11-07-2018 11:00 AM - edited 11-07-2018 11:06 AM
we're running a system where we have a RAID of RAID 1 of 2 HDs and a RAID 5 of 6 HDs, all Crucial SSD drives 1 TB size. When we run some operations that access some sectors in the RAID we get these errors at OS level:
MR_MONITOR: <MRMON111> Controller ID: 0 Unrecoverable medium error during recovery: **bleep** Port 0 - 3:0:2 Location 0xee48ef2#012Event ID:111
The RAID software also reports errors periodically (see image above))
We have run the 'micron storage executive' tool and all the checks give that the HDs are OK (smart OK).
We wonder where the problem is: RAID reports problems in the HDs but HDS seems OK. Firmware of the HDS is at MU01, there is MU02 available.
What do you think can be the problem? Can the firmware update solve the problem? (it seems that this firmware update can "
Thanks and regards
11-09-2018 03:50 PM
Hello and thank you for your question. Updating the firmware is a good idea as it calls out fixing some SMART data readings that might not be reading correctly. This is where I would start to see if this fixes the issue.
11-11-2018 04:48 AM
thx for your answer! Yep, this seems to be the first action to do. I think we will give it a try, I'll keep you posted
11-11-2018 10:17 AM
Your mdraid0:8 SSD has some Uncorrectable Errors listed. These Uncorrectable Errors are most likely the source of your problem. Ideally the bad blocks should be reallocated before any Uncorrectable Errors show up so it does not affect your filesystem or data, but it appears enough sections failed too quickly before the controller realized the blocks needed to be reallocated.

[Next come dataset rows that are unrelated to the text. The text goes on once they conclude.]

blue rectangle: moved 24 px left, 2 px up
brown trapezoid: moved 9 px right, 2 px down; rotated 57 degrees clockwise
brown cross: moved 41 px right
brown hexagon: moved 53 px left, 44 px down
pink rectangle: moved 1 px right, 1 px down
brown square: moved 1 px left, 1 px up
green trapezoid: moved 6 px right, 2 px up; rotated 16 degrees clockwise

If you continue having problems after the firmware update, I would suggest pulling this SSD and performing a Secure Erase on it to reset it. You may also want to write to the whole drive to see if any more errors occur or if it will reallocate more blocks. Reallocated Blocks are fine as long as they are not accompanied by Uncorrectable Errors. Then if things seem fine, perform another Secure Erase to reset the SSD one more time. Then add it back into your RAID to see if it resolves your problem, otherwise it looks like you may need to replace this SSD. If your RAID is not backed up, then I would install a new drive instead so you don't risk the other drive failing while you test out the other one.
11-12-2018 04:20 PM
@HWTech suggestion of secure erasing the drive is a good one. My guess is the errors are a result of the RAID controller timing out with request for new writes to the SSD. A secure erase will wipe the drive clean of all data at a controller level, so it should theoretically perform like it were new out of the box.
You need to realize the M550 and even the Micron 1100 are client grade storage devices. They're not designed to run around the clock in 24/7 enterprise environments. If they're subjected to continuous erase operations the controller can get backed up, which in a normal single drive scenario would simply mean loss in performance as it trys to catch up, but when you throw the drive into a RAID array this could mean timeouts and more serious issues as write request lag behind the other drives.
If you continue to have problem with the drive it's probably time to retire it from mission critical or write intensive operations. It should theoretically still work great in normal work environments or static read storage. If you end up buying a replacement I would highly recommend you look at enterprise class SSDs like the Micron 5200. They designed and more well suited for 24/7 operation and high erase environments, and they aren't that much more expensive than consumer SATA devices.
11-13-2018 11:10 AM
Hu Bennym thansk for your update. Yep, when installed the previous sysadmin considered that even if they are not intended for a critical 24*7 environment, they could run smoothly. However, I think it wasn't a good decision. We will think about it, upgrading the drives seems a good thing to do!